Patients being treated for ALS at the Johns Hopkins University School of Medicine Neurodegenerative Research Laboratory have donated skin samples for research. These skin cells were genetically transformed into stem cells, after which the Disney team treated the cells for several months to grow into neurons.

“Four cells from different patients were used for the evaluation, all of which showed a dose-dependent reduction in known ALS markers while having no off-target effects,” Bush said.

They also tested the compound in mice bred to have the C9orf72 mutation and show behaviors and blood markers typical of ALS. The mice were treated daily for two weeks, after which the mice showed significantly reduced disease markers and improved health.

The next steps will be to further study the compound’s effects on cellular health and rodent models of C9 ALS, Disney said.

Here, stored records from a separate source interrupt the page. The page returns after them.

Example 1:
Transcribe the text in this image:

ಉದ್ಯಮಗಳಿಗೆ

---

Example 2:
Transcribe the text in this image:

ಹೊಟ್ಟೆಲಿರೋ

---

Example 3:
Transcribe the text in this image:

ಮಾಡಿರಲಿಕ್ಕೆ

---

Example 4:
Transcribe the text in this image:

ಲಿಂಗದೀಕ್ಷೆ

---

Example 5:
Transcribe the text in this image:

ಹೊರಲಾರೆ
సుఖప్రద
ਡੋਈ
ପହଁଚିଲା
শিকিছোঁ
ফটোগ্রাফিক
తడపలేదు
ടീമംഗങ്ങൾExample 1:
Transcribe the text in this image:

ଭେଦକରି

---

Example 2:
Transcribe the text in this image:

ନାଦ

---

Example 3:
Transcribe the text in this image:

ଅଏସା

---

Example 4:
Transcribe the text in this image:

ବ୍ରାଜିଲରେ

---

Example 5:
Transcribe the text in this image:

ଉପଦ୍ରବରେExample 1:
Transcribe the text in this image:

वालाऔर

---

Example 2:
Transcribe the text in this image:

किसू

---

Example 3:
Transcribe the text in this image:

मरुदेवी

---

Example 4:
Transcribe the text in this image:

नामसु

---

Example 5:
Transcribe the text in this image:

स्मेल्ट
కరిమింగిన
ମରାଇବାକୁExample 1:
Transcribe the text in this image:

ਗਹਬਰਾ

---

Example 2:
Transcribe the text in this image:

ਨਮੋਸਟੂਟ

The evidence so far shows that this approach represents a notable advance in the field of RNA-based drug discovery, he said.

“We are showing for the first time that you can make brain-penetrating molecules that remove toxic gene products,” Disney said. “The fact that we have highlighted this in ALS shows that this may be a general approach for other neurological diseases, including Huntington’s disease, forms of muscular dystrophy and others.”

The study, “A small molecule RNA-targeted entry into blood and brain triggers elimination of r(G4C2)exp in c9ALS/FTD via nuclear RNA exosome,” appears in Proceedings of the National Academy of Sciences this week. 21, 2022. Authors include Samantha M. Meyer, Rita Fuerst, Yuquan Tong, Yue Li, Haruo Aikawa, Patrick RA Zanon, Quentin MR Gibaut, Alicia Angelbello, Tania Gendron, Yong -Jie Zhang, Torben Heick Jensen, and Jessica Childs- Disney.

This study was funded by the National Institutes of Health (NIH P01 NS099114 to MDD and LP; DP1 NS096898 and R35 NS116846 to MDD; and R35 NS097273 to LP); Target SLA (to MDD); the Nelson Family Fund (at MDD); the First Family Fund (at MDD); and the Scheller Graduate Scholarship (to SMM). Declaration of competing interests: MDD is one of the founders of Expansion Therapeutics.